Tajemnice ATARI

Ludzie listy piszą...

    Krzysztof Wychowałek z Łodzi

   Dziękuję za wydrukowanie mojego programu pt. "Wielkanoc". Szkoda tylko, że ostatnia, piąta linia została przez niedopatrzenie nie wydrukowana. Chciałbym więc przy pomnieć, jak powinna ona wyglądać
5 ?L;"/";L+1;".0";V;".";A:GOTO 1
(zmienna L oznacza dzień miesiąca pierwszego dnia świąt Wielkiej Nocy, zmienna V przyjmuje wartość 3 lub 4 i oznacza miesiąc, w którym przypadną święta - marzec lub kwiecień)

   Przy okazji informuję, że metoda Gaussa do obliczania daty Wielkanocy znajduje się w książce Szczepana Jeleńskiego "Śladami Pitagorasa". Metoda ta ma jednak pewną wadę, której nie mogłem usunąć pisząc program, gdyż byłem związany ograniczeniem pięciu linii. Otóż od reguły Gaussa istnieją dwa wyjątki:

   1) gdy według obliczeń Wielkanoc powinna przypadać 26 kwietnia, obchodzimy ją 19 kwietnia (przypadek ten zdarzył się w roku 1609 i 1981)

   2) gdy Wielkanoc ma przypaść 25 kwietnia, jest obchodzona 18 kwietnia (np. w roku 1954)

   Z przykrością muszę stwierdzić, że pod względem ilości popełnianych (w druku?) błędów zajmujecie chyba na pewno pierwsze miejsce w naszym kraju. Gdy zamieścicie sprostowanie do erraty znajdziecie się w czołówce światowej. Mimo to nadal pozostanę waszym wiernym czytelnikiem.


   Tak jest! Przyznajemy się bez bicia. Popełniamy dużo błędów. Nie robimy tego celowo. Obiecujemy bardziej się starać. A zresztą... to miło jest w czymś przodować, czyż nie?

Redaktor


Grzegorz Dapkiewicz z Będzina

Nabyłem na giełdzie miecze Valdgira. Chciałbym kupić od niej opis oraz od Seksmisji. Jeżeli jest to możliwe proszę o przysłanie ich. Zapłacę przy odbiorze.

────────

Zadania –
1. Odpowiedz krótko na podstawie listów czytelników:
(a) W jakiej książce opisano metodę Gaussa do obliczania daty Wielkanocy?
(b) Kiedy obchodzi się Wielkanoc, gdy według obliczeń ma przypaść 25 kwietnia?
(c) Co Grzegorz Dapkiewicz z Będzina nabył na giełdzie?
2. Przepisz bez zmian fragment listów czytelników od słów „2) gdy Wielkanoc” do słów „Zapłacę przy odbiorze.”.

(Zapisane wpisy)
────────

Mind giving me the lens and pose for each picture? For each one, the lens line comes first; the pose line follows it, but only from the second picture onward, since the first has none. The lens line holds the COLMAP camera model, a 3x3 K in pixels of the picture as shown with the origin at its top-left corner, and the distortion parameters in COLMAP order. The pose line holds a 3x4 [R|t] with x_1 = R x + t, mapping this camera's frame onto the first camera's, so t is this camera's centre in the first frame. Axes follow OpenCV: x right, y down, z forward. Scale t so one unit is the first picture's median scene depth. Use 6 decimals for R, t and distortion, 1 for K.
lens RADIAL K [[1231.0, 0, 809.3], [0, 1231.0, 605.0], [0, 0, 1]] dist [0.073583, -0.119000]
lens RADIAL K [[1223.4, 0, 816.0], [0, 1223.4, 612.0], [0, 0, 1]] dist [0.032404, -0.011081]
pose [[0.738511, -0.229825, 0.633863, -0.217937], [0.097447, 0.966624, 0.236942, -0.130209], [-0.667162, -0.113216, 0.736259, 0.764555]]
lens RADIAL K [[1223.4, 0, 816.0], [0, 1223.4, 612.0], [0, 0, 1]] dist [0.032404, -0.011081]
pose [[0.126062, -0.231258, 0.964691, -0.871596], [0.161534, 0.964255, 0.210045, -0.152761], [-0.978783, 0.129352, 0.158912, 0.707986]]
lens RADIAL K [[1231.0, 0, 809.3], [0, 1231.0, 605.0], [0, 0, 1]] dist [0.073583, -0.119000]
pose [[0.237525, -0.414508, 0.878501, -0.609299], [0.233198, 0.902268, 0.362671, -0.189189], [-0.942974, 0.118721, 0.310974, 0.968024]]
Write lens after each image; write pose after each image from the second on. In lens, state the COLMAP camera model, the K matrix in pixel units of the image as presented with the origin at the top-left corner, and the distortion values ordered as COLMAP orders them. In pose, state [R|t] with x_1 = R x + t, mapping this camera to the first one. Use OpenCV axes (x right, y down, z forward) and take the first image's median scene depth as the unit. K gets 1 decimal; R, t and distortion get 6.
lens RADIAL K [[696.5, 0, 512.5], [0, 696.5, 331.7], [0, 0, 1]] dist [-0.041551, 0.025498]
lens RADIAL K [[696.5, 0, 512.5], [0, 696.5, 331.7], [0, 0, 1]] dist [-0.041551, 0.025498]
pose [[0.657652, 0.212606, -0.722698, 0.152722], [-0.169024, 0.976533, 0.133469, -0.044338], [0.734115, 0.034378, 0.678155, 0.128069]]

────────

Rozwiązania zadań –
1.
(a) W książce Szczepana Jeleńskiego „Śladami Pitagorasa”.
(b) 18 kwietnia.
(c) Miecze Valdgira.

2.
2) gdy Wielkanoc ma przypaść 25 kwietnia, jest obchodzona 18 kwietnia (np. w roku 1954)

   Z przykrością muszę stwierdzić, że pod względem ilości popełnianych (w druku?) błędów zajmujecie chyba na pewno pierwsze miejsce w naszym kraju. Gdy zamieścicie sprostowanie do erraty znajdziecie się w czołówce światowej. Mimo to nadal pozostanę waszym wiernym czytelnikiem.


   Tak jest! Przyznajemy się bez bicia. Popełniamy dużo błędów. Nie robimy tego celowo. Obiecujemy bardziej się starać. A zresztą... to miło jest w czymś przodować, czyż nie?

Redaktor


Grzegorz Dapkiewicz z Będzina

Nabyłem na giełdzie miecze Valdgira. Chciałbym kupić od niej opis oraz od Seksmisji. Jeżeli jest to możliwe proszę o przysłanie ich. Zapłacę przy odbiorze.